During the long-term operation of a cluster, data recovery needs caused by hardware failures (such as physical disk and memory issues) or maintenance operations (like service node restarts) are necessary. The ABS data recovery mechanism aims to ensure data safety while fully utilizing hardware capabilities to accelerate recovery speed. It reduces the time during which data is degraded and minimizes the impact on business I/O, avoiding critical business disruptions caused by cluster data recovery storms.
When an exception occurs, ABS prioritizes recovering the following data to enhance security:
Data with a higher degree of loss, such as data that expects 2 replicas losing one, will have a higher recovery priority compared to data expecting 3 replicas losing one.
High-priority data specified by the user, such as data designated for volume pinning.
For temporary recoverable failures (such as interruptions caused by network fluctuations or data shards becoming inaccessible due to node/service restarts), ABS records the data state at the last moment the shard is removed during the exclusion of abnormal shards.

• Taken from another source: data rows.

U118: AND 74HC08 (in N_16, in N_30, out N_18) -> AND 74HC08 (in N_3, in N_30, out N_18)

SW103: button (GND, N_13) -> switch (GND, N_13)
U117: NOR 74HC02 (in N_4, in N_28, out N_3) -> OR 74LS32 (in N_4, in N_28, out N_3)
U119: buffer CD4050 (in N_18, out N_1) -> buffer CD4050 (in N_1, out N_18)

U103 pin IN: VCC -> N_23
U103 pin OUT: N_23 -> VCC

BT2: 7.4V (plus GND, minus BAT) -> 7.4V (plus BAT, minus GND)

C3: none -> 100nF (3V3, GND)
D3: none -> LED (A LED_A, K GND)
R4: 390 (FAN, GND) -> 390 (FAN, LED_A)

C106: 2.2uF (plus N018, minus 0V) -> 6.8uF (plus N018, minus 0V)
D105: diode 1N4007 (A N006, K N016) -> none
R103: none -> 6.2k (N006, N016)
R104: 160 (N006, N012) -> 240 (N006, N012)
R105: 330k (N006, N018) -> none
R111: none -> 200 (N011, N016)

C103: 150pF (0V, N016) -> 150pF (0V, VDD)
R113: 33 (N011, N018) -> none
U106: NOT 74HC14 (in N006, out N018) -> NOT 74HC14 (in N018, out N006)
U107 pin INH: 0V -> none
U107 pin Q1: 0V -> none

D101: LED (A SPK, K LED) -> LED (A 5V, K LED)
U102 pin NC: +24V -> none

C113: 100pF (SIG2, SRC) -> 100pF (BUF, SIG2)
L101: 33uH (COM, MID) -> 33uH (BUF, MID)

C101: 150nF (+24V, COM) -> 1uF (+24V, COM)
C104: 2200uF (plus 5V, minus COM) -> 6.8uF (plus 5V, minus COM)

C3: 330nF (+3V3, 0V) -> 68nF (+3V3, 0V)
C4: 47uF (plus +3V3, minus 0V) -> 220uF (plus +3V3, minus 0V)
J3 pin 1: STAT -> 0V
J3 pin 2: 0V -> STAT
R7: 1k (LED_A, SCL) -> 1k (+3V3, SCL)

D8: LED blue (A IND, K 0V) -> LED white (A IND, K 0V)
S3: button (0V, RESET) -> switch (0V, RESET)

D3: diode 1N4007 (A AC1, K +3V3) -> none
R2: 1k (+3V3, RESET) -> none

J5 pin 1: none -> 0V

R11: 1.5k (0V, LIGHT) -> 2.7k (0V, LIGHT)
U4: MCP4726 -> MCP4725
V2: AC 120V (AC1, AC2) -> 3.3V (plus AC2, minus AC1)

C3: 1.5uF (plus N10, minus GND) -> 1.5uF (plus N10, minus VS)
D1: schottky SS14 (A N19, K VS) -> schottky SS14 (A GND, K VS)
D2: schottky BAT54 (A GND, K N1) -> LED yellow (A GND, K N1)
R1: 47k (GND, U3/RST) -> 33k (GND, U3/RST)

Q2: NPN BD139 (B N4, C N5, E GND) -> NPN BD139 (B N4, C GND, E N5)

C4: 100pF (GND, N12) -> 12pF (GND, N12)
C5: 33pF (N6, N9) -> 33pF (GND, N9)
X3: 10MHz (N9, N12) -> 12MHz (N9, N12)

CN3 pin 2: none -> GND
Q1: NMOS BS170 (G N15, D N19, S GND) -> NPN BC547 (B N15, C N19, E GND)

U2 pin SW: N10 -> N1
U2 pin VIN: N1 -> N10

After the node or Chunk service resumes normal access, the system prioritizes replaying the merged data increments generated during the exclusion period onto the removed shard. This increment is usually smaller than the full data size, significantly reducing the time required for data recovery.
Each node in ABS monitors the following two statuses in real-time:
Hardware capabilities: This includes the capacities of physical disks and the network, which determine the upper and lower limits for handling recovery traffic.
User business I/O traffic.
Based on the above statuses, ABS provides two flow control strategies to meet the needs of different scenarios:
AUTO (Intelligent adjustment): Default mode. To protect business I/O, the system adaptively adjusts data recovery speed based on the current business load. When the workload is heavy, the system automatically reduces the recovery speed to maintain I/O stability.
STATIC (Static adjustment): Allows users to manually set the upper limit of the data recovery speed. When users want to protect normal I/O operations, they can set a smaller value (e.g., the default recovery and speed limit values). For faster recovery, a larger value (such as 500 MB/s) can be set. This setting applies to all Chunks under Meta; individual Chunk settings cannot be set.
In the routine operation of a cluster, it may be necessary to temporarily stop a node or a storage service when performing tasks like upgrading a service, restarting the kernel, or replacing hardware. ABS provides a node maintenance mode to handle these operations. After entering maintenance mode, cold data on the node that is not reported as normal for a relatively long period will not trigger data recovery either. If the hot data remains in a relatively safe mode after excluding data shards (for example, in a 3-replica policy, excluding one replica leaves 2 healthy replicas), data recovery will not be immediately triggered. Instead, it will wait for maintenance operations to complete, the node to return to normal, and exit maintenance mode. Data will then be efficiently restored through incremental recovery to minimize unnecessary recovery operations.